Apply what you read:
[a] According to the extract on Piyush Goyal's WTO remarks, in which city was the WTO's 12th ministerial conference held?
[b] Reproduce word for word the passage of the extract on Piyush Goyal's WTO remarks starting with "Commerce and industry" and going on through "world’s fish stocks.".

Extract to read:
Commerce and industry minister Piyush Goyal on Sunday asked the World Trade Organisation (WTO) to find a permanent solution to the long-pending issue of public-stockholding for food security. In his intervention at the plenary session of the WTO’s 12th ministerial conference (MC) in Geneva, he also asked advanced fishing nations to take on the responsibility of slashing their massive dole-outs that have resulted in the over-exploitation of the world’s fish stocks.
India slammed inadequate action by the multilateral body in responding to the Covid crisis and ensuring greater availability of vaccines and other medical products in poor and developing countries, as it called on the multilateral institution to adopt a “people-first approach” to trade.
While Goyal didn’t explicitly mention India’s 2020 proposal at the WTO for an intellectual property rights waiver for Covid-19 vaccines, drugs and diagnostic devices to better fight the pandemic globally, he said: “My country ramped up supplies of medical products…globally. Unfortunately, the WTO could not respond with alacrity. We have let down the people of the LDCs (least developing countries) and developing countries. The rich countries need to introspect! We need to bow our heads in shame for our inability to respond to the pandemic in time.”

Dataset content:

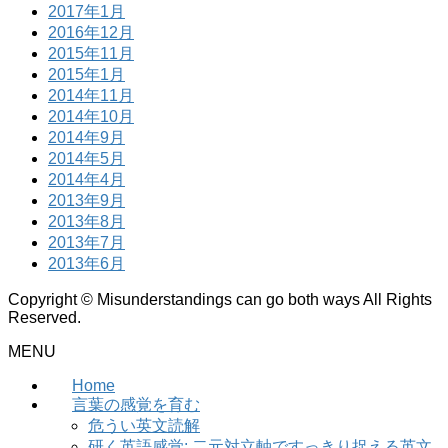
2017年1月
2016年12月
2015年11月
2015年1月
2014年11月
2014年10月
2014年9月
2014年5月
2014年4月
2013年9月
2013年8月
2013年7月
2013年6月
Copyright © Misunderstandings can go both ways All Rights
Reserved.
MENU
Home
言葉の感覚を育む
危うい英文読解
研く英語感覚: 二元対立軸ですっきり捉える英文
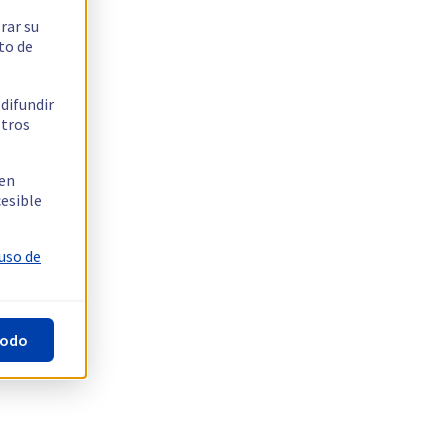
rar su
to de
 difundir
stros
 en
cesible
 uso de
todo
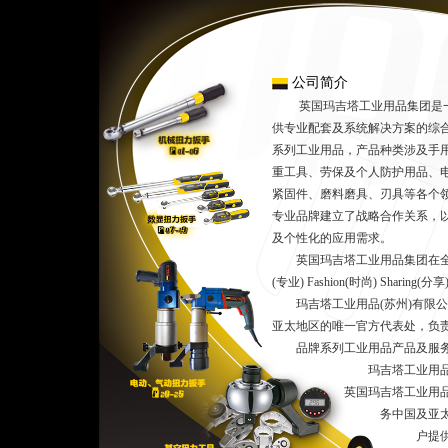
公司简介
英国玛吉塔工业用品集团是一
供专业配套及系统解决方案的综
系列工业用品，产品种类涉及手
重工具、劳保及个人防护用品、
紧固件、磨料磨具、刃具等各个
专业品牌建立了战略合作关系，
及个性化的应用需求。
英国玛吉塔工业用品集团在全球范围内
(专业) Fashion(时尚) Shar
玛吉塔工业用品(苏州)有限公
亚太地区的唯一官方代表处，负
品牌系列工业用品产品及服
玛吉塔工业用品(苏州)
英国玛吉塔工业用品集团
务中国及亚太地区市场
户提供玛吉塔全球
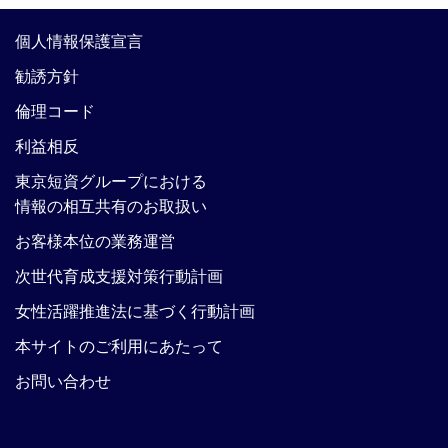
個人情報保護宣言
勧誘方針
倫理コード
利益相反
東京短資グループにおける
情報の相互共有のお取扱い
お客様本位の業務運営
次世代育成支援対策行動計画
女性活躍推進法に基づく行動計画
本サイトのご利用にあたって
お問い合わせ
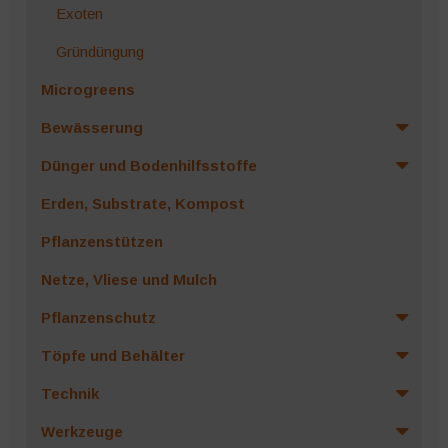
Exoten
Gründüngung
Microgreens
Bewässerung
Dünger und Bodenhilfsstoffe
Erden, Substrate, Kompost
Pflanzenstützen
Netze, Vliese und Mulch
Pflanzenschutz
Töpfe und Behälter
Technik
Werkzeuge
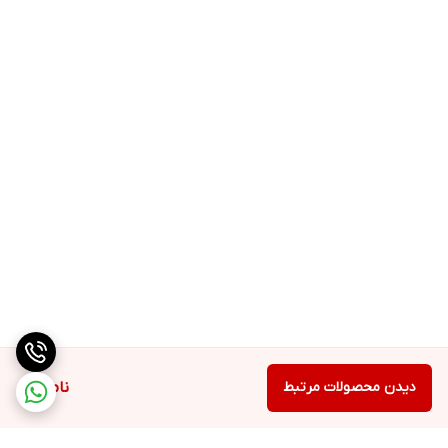
دیدن محصولات مرتبط
ناموجود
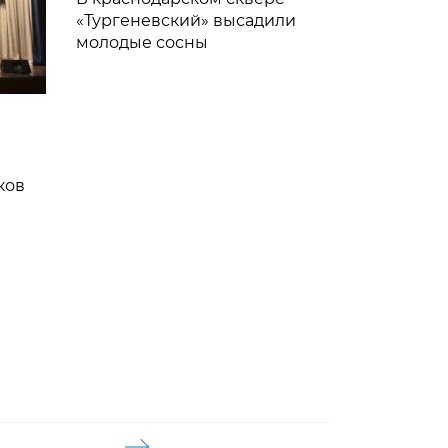
«Тургеневский» высадили
молодые сосны
ков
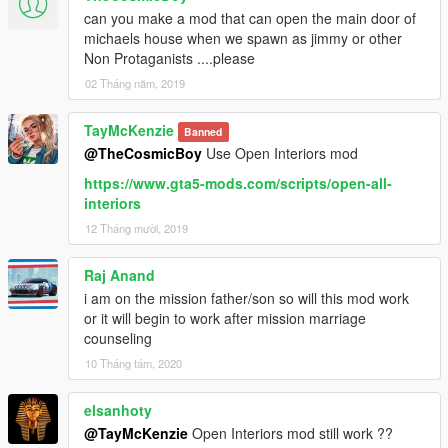
can you make a mod that can open the main door of
michaels house when we spawn as jimmy or other
Non Protaganists ....please
02 Tháng năm, 2019
TayMcKenzie
Banned
@TheCosmicBoy
Use Open Interiors mod
https://www.gta5-mods.com/scripts/open-all-
interiors
12 Tháng mười, 2019
Raj Anand
i am on the mission father/son so will this mod work
or it will begin to work after mission marriage
counseling
10 Tháng tám, 2020
elsanhoty
@TayMcKenzie
Open Interiors mod still work ??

Exercise results:
[a] Geneva

[b]
Commerce and industry minister Piyush Goyal on Sunday asked the World Trade Organisation (WTO) to find a permanent solution to the long-pending issue of public-stockholding for food security. In his intervention at the plenary session of the WTO’s 12th ministerial conference (MC) in Geneva, he also asked advanced fishing nations to take on the responsibility of slashing their massive dole-outs that have resulted in the over-exploitation of the world’s fish stocks.